**INSTRUCTIONS TO FOLLOW**
Please filter the data down to the lines that include the word "ngôi" and copy them.

(Stored dataset items)

────────────────

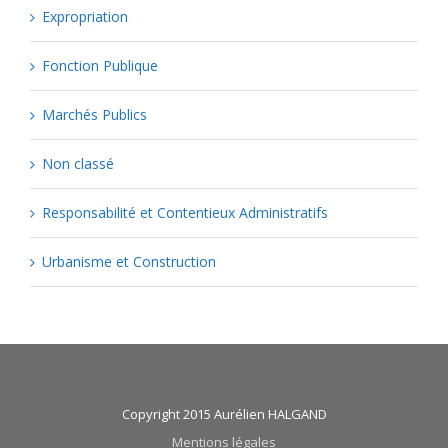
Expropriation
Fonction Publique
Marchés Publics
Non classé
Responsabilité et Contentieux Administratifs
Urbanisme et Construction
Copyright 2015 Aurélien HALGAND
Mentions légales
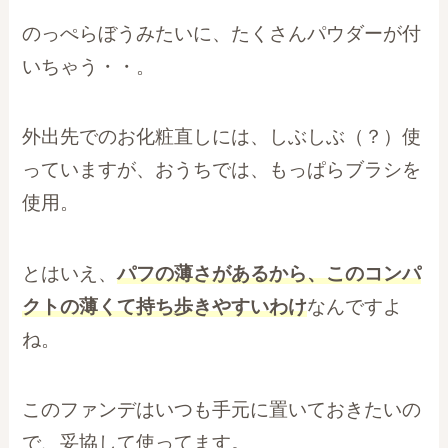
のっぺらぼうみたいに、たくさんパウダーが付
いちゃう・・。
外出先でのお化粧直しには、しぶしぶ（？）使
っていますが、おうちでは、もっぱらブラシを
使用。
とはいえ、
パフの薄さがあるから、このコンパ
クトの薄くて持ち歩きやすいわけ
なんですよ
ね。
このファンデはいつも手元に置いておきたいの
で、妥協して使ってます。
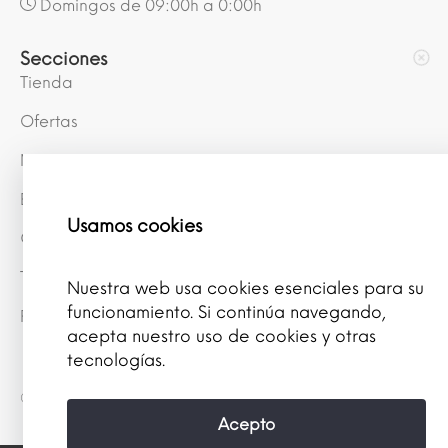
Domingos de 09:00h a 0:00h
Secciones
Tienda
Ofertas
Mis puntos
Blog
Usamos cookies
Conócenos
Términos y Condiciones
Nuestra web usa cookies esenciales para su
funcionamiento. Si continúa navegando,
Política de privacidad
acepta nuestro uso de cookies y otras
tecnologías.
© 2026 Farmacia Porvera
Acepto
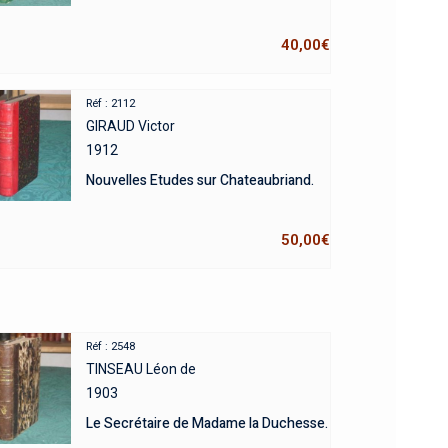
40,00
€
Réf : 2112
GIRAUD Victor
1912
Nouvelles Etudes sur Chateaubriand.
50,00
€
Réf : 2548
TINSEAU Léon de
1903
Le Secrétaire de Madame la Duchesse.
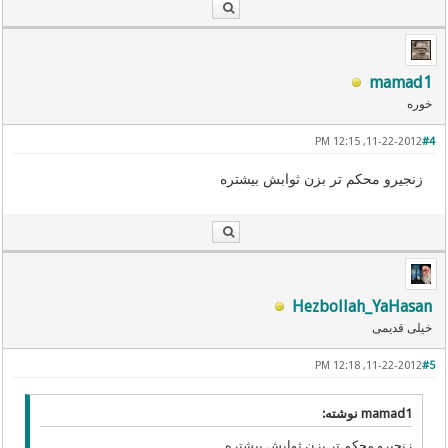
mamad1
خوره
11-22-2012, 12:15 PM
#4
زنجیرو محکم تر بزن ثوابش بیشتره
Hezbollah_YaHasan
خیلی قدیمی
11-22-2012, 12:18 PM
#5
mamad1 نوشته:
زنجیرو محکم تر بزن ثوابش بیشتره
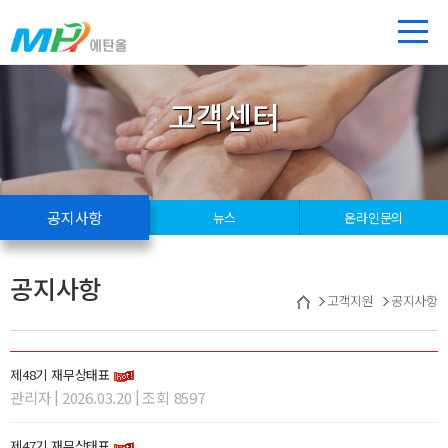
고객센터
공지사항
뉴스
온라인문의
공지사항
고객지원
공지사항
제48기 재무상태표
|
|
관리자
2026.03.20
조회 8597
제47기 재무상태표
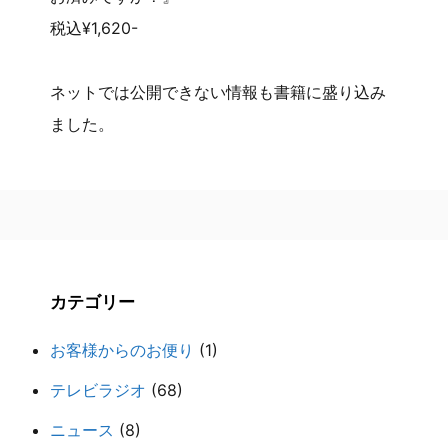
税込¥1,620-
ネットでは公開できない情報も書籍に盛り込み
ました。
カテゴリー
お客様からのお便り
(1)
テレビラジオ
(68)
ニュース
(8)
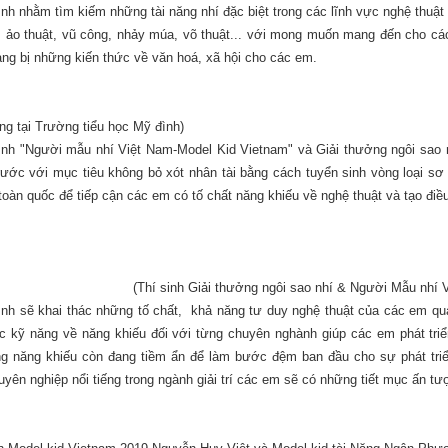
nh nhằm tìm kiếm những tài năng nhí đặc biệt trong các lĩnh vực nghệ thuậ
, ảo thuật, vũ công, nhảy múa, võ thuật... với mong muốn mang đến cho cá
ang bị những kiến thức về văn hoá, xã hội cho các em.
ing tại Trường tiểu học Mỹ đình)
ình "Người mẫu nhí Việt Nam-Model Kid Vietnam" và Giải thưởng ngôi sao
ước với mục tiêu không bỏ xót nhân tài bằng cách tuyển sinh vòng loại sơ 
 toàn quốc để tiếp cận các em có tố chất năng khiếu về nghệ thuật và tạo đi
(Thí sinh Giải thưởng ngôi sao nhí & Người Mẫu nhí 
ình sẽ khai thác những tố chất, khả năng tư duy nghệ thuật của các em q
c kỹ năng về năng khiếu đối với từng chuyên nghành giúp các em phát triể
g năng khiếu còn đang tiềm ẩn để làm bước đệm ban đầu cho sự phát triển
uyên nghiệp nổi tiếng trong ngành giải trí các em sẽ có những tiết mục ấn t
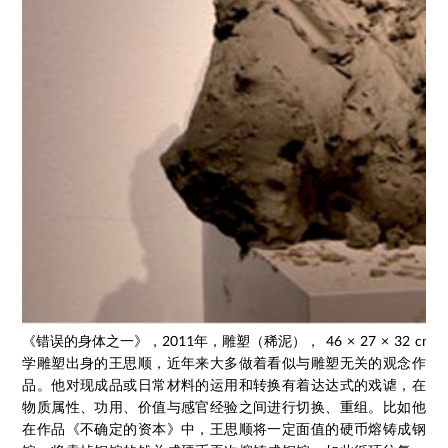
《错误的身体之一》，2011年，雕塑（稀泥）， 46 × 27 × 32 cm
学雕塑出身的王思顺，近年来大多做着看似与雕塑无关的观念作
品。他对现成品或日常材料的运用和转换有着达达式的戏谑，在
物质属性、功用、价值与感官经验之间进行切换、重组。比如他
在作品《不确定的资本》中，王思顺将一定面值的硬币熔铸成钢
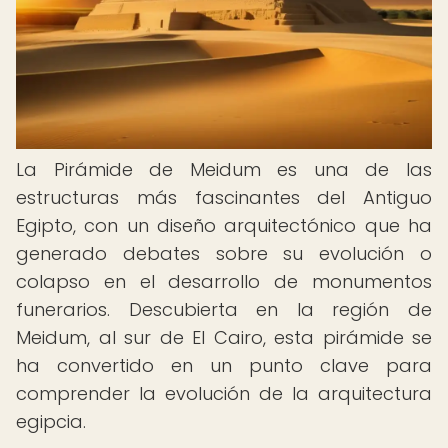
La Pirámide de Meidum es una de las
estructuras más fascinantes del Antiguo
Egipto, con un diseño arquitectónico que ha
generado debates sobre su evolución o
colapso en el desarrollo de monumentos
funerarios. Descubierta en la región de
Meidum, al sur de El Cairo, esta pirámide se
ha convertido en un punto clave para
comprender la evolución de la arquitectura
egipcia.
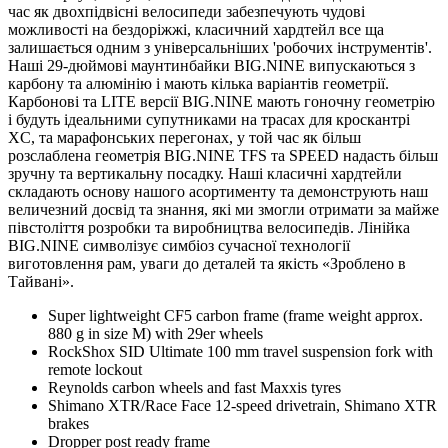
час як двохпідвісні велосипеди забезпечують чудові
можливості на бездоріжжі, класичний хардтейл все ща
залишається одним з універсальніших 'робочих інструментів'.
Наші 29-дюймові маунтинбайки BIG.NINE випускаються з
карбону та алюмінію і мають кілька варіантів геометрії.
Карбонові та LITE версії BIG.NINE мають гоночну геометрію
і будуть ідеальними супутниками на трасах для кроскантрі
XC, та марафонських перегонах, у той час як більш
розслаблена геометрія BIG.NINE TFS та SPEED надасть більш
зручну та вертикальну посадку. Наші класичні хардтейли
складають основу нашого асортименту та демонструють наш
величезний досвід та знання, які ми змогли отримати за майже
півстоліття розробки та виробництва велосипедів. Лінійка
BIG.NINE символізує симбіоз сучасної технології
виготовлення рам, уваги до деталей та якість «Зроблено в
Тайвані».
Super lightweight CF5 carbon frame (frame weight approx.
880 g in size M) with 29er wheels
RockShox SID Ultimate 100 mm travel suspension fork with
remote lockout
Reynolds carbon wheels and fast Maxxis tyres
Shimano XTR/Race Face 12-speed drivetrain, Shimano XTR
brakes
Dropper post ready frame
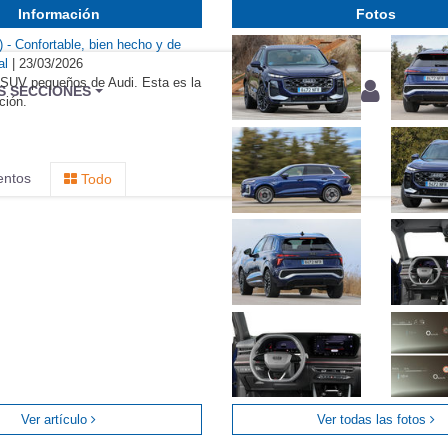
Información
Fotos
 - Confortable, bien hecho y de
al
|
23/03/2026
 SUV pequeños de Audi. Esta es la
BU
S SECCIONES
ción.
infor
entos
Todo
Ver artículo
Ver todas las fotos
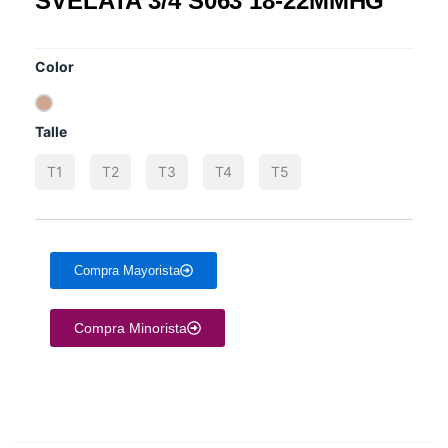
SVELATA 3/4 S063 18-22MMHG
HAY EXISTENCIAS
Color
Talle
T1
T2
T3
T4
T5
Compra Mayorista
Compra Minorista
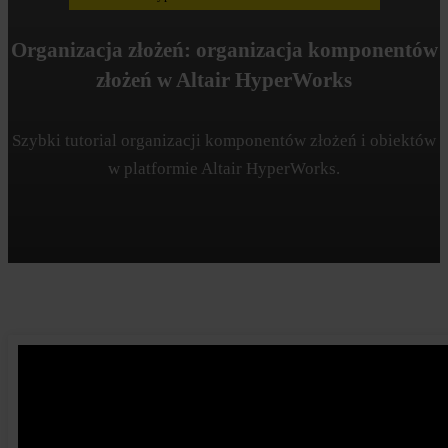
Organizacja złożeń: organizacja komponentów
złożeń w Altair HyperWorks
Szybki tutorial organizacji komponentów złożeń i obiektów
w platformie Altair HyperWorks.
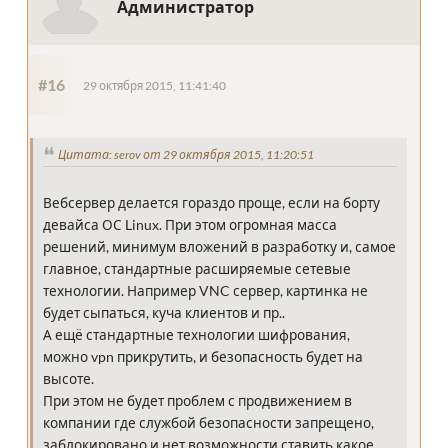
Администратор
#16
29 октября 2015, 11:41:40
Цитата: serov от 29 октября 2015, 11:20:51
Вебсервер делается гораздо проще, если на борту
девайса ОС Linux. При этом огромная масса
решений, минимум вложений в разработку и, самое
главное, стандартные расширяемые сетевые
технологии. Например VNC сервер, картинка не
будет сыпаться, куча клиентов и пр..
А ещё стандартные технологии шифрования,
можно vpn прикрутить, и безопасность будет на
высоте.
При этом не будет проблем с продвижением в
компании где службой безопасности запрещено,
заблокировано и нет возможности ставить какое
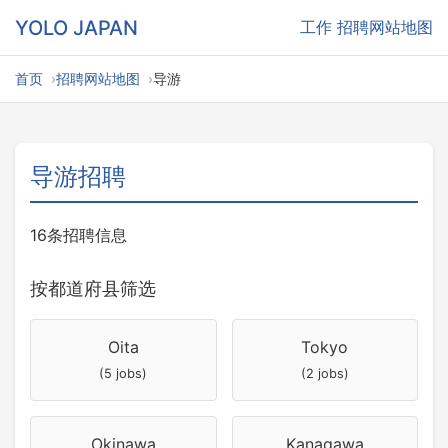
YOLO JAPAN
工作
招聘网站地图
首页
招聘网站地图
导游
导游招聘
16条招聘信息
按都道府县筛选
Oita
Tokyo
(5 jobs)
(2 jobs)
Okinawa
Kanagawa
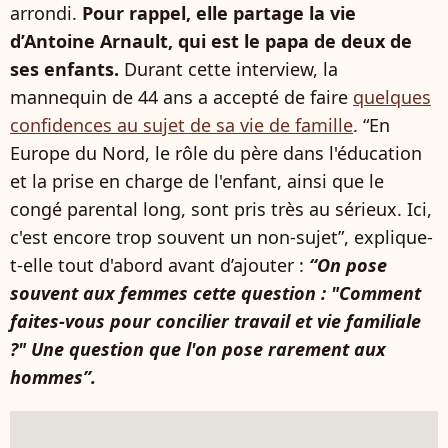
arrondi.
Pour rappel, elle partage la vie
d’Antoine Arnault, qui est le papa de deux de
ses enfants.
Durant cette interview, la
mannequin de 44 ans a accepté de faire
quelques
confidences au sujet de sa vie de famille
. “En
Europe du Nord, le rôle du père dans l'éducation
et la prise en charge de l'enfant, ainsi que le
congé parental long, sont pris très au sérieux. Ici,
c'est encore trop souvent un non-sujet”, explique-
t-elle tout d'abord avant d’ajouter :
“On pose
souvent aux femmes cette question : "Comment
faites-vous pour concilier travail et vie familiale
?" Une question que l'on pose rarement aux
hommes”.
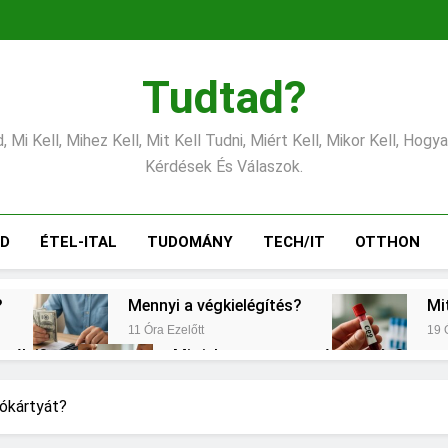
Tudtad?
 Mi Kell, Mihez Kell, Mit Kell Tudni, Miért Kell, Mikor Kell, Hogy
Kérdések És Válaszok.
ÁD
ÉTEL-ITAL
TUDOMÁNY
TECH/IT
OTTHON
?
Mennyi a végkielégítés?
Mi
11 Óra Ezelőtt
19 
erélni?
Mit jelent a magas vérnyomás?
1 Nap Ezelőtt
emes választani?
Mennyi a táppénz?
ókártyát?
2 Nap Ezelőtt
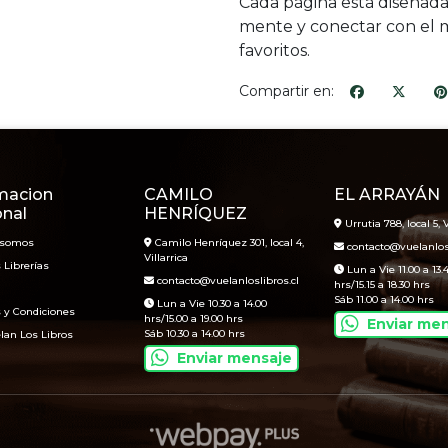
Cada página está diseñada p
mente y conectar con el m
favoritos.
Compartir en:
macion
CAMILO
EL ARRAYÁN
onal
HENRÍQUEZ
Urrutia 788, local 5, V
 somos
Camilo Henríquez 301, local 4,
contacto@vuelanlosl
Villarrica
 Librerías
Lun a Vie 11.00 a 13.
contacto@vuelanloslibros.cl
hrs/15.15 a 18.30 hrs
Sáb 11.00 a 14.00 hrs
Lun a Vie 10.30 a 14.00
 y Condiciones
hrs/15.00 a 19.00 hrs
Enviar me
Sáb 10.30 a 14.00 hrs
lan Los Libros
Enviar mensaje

────────────────

**FINISHED TASK**
ình "Người mẫu nhí Việt Nam-Model Kid Vietnam" và Giải thưởng ngôi sao
(Thí sinh Giải thưởng ngôi sao nhí & Người Mẫu nhí 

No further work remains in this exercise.